» ABOUT THIS EXERCISE: Please copy out, character for character, the lines in the records from the line containing "Pour l’analyse des" up to and including the line containing "Il y a aussi".

___ EXERCISE MATERIAL

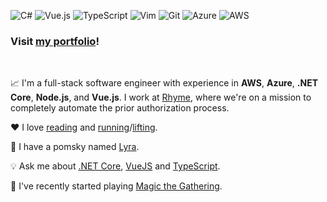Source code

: ![C#](https://img.shields.io/badge/c%23-%23239120.svg?style=for-the-badge&logo=c-sharp&logoColor=white) ![Vue.js](https://img.shields.io/badge/vuejs-%2335495e.svg?style=for-the-badge&logo=vuedotjs&logoColor=%234FC08D) ![TypeScript](https://img.shields.io/badge/typescript-%23007ACC.svg?style=for-the-badge&logo=typescript&logoColor=white) ![Vim](https://img.shields.io/badge/VIM-%2311AB00.svg?style=for-the-badge&logo=vim&logoColor=white) ![Git](https://img.shields.io/badge/git-%23F05033.svg?style=for-the-badge&logo=git&logoColor=white) ![Azure](https://img.shields.io/badge/azure-%230072C6.svg?style=for-the-badge&logo=azure-devops&logoColor=white) ![AWS](https://img.shields.io/badge/AWS-%23FF9900.svg?style=for-the-badge&logo=amazon-aws&logoColor=white)

### Visit [my portfolio](https://rutholdja.netlify.app/)!

<br />

📈 I'm a full-stack software engineer with experience in **AWS**, **Azure**, **.NET Core**, **Node.js**, and **Vue.js**. I work at [Rhyme](https://www.getrhyme.com/), where we're on a mission to completely automate the prior authorization process.

❤ I love [reading](https://www.goodreads.com/user/show/72249220-ruth) and [running](https://www.strava.com/athletes/roldja)/[lifting](https://www.hevy.com/user/ruthrootz).

🐶 I have a pomsky named [Lyra](https://i.redd.it/cjx69yir8rb91.jpg).

💡 Ask me about [.NET Core](https://dotnet.microsoft.com/), [VueJS](https://vuejs.org/) and [TypeScript](https://www.typescriptlang.org/).

🎴 I've recently started playing [Magic the Gathering](https://magic.wizards.com/en).

<br />
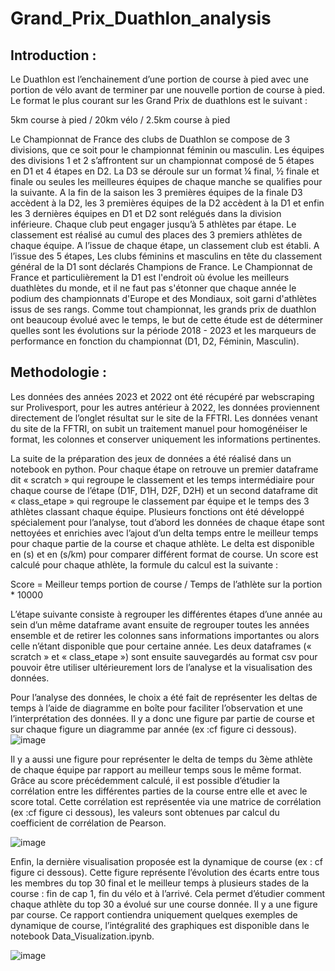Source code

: # Grand_Prix_Duathlon_analysis

## Introduction : 
Le Duathlon est l’enchainement d’une portion de course à pied avec une portion de vélo avant de terminer par une nouvelle portion de course à pied. Le format le plus courant sur les Grand Prix de duathlons est le suivant :

5km course à pied / 20km vélo / 2.5km course à pied

Le Championnat de France des clubs de Duathlon se compose de 3 divisions, que ce soit pour le championnat féminin ou masculin. Les équipes des divisions 1 et 2 s’affrontent sur un championnat composé de 5 étapes en D1 et 4 étapes en D2. La D3 se déroule sur un format ¼ final, ½ finale et finale ou seules les meilleures équipes de chaque
manche se qualifies pour la suivante. A la fin de la saison les 3 premières équipes de la finale D3 accèdent à la D2, les 3 premières équipes de la D2 accèdent à la D1 et enfin les 3 dernières équipes en D1 et D2 sont relégués dans la division inférieure. Chaque club peut engager jusqu’à 5 athlètes par étape. Le classement est réalisé au cumul des places des 3 premiers athlètes de chaque équipe. A l’issue de chaque étape, un classement club est établi. A l’issue des 5 étapes, Les clubs féminins et masculins en tête du classement général de la D1 sont déclarés Champions de France. Le Championnat de France et particulièrement la D1 est l'endroit où évolue les meilleurs duathlètes du monde, et il ne faut pas s'étonner que chaque année le podium des championnats d'Europe et des Mondiaux, soit garni d'athlètes issus de ses rangs. Comme tout championnat, les grands prix de duathlon ont beaucoup évolué avec le temps, le but de cette étude est de déterminer quelles sont les évolutions sur la période 2018 - 2023 et les marqueurs de performance en fonction du championnat (D1, D2, Féminin, Masculin).
 
## Methodologie :
Les données des années 2023 et 2022 ont été récupéré par webscraping sur Prolivesport, pour les autres antérieur à 2022, les données proviennent directement de l’onglet résultat sur le site de la FFTRI. Les données venant du site de la FFTRI, on subit un traitement manuel pour homogénéiser le format, les colonnes et conserver uniquement les
informations pertinentes.

La suite de la préparation des jeux de données a été réalisé dans un notebook en python. Pour chaque étape on retrouve un premier dataframe dit « scratch » qui regroupe le classement et les temps intermédiaire pour chaque course de l’étape (D1F, D1H, D2F, D2H) et un second dataframe dit « class_etape » qui regroupe le classement par équipe et le temps des 3 athlètes classant chaque équipe. Plusieurs fonctions ont été développé spécialement pour l’analyse, tout d’abord les données de chaque étape sont nettoyées et enrichies avec l’ajout d’un delta temps entre le meilleur temps pour chaque partie de la course et chaque athlète. Le delta est disponible en (s) et en (s/km) pour comparer différent format de course. Un score est calculé pour chaque athlète, la formule du calcul est la suivante :
 
Score = Meilleur temps portion de course / Temps de l’athlète sur la portion * 10000 

L’étape suivante consiste à regrouper les différentes étapes d’une année au sein d’un même dataframe avant ensuite de regrouper toutes les années ensemble et de retirer les colonnes sans informations importantes ou alors celle n’étant disponible que pour certaine année. Les deux dataframes (« scratch » et « class_etape ») sont ensuite
sauvegardés au format csv pour pouvoir être utiliser ultérieurement lors de l’analyse et la visualisation des données.

Pour l’analyse des données, le choix a été fait de représenter les deltas de temps à l’aide de diagramme en boîte pour faciliter l’observation et une l’interprétation des données. Il y a donc une figure par partie de course et sur chaque figure un diagramme par année (ex :cf figure ci dessous).
![image](https://github.com/VioleauPierre/Grand_Prix_Duathlon_analysis/assets/129098391/c2512db2-7477-4cee-9785-cc23419da3f6)


Il y a aussi une figure pour représenter le delta de temps du 3ème athlète de chaque équipe par rapport au meilleur temps sous le même format. Grâce au score précédemment calculé, il est possible d’étudier la corrélation entre les différentes parties de la course entre elle et avec le score total. Cette corrélation est représentée via une matrice de corrélation (ex :cf figure ci dessous), les valeurs sont obtenues par calcul du coefficient de corrélation de Pearson.

![image](https://github.com/VioleauPierre/Grand_Prix_Duathlon_analysis/assets/129098391/77db31f0-c195-4a4f-b002-60089f5af29d)

Enfin, la dernière visualisation proposée est la dynamique de course (ex : cf figure ci dessous). Cette figure représente l’évolution des écarts entre tous les membres du top 30 final et le meilleur temps à plusieurs stades de la course : fin de cap 1, fin du vélo et à l’arrivé. Cela permet d’étudier comment chaque athlète du top 30 a évolué sur une course donnée. Il y a une figure par course. Ce rapport contiendra uniquement quelques exemples de dynamique de course, l’intégralité des graphiques est disponible dans le notebook Data_Visualization.ipynb. 

![image](https://github.com/VioleauPierre/Grand_Prix_Duathlon_analysis/assets/129098391/c13e0876-90ba-44d0-a9f7-5dfac4f1a2d6)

______

» COMPLETED TASK:
Pour l’analyse des données, le choix a été fait de représenter les deltas de temps à l’aide de diagramme en boîte pour faciliter l’observation et une l’interprétation des données. Il y a donc une figure par partie de course et sur chaque figure un diagramme par année (ex :cf figure ci dessous).
![image](https://github.com/VioleauPierre/Grand_Prix_Duathlon_analysis/assets/129098391/c2512db2-7477-4cee-9785-cc23419da3f6)


Il y a aussi une figure pour représenter le delta de temps du 3ème athlète de chaque équipe par rapport au meilleur temps sous le même format. Grâce au score précédemment calculé, il est possible d’étudier la corrélation entre les différentes parties de la course entre elle et avec le score total. Cette corrélation est représentée via une matrice de corrélation (ex :cf figure ci dessous), les valeurs sont obtenues par calcul du coefficient de corrélation de Pearson.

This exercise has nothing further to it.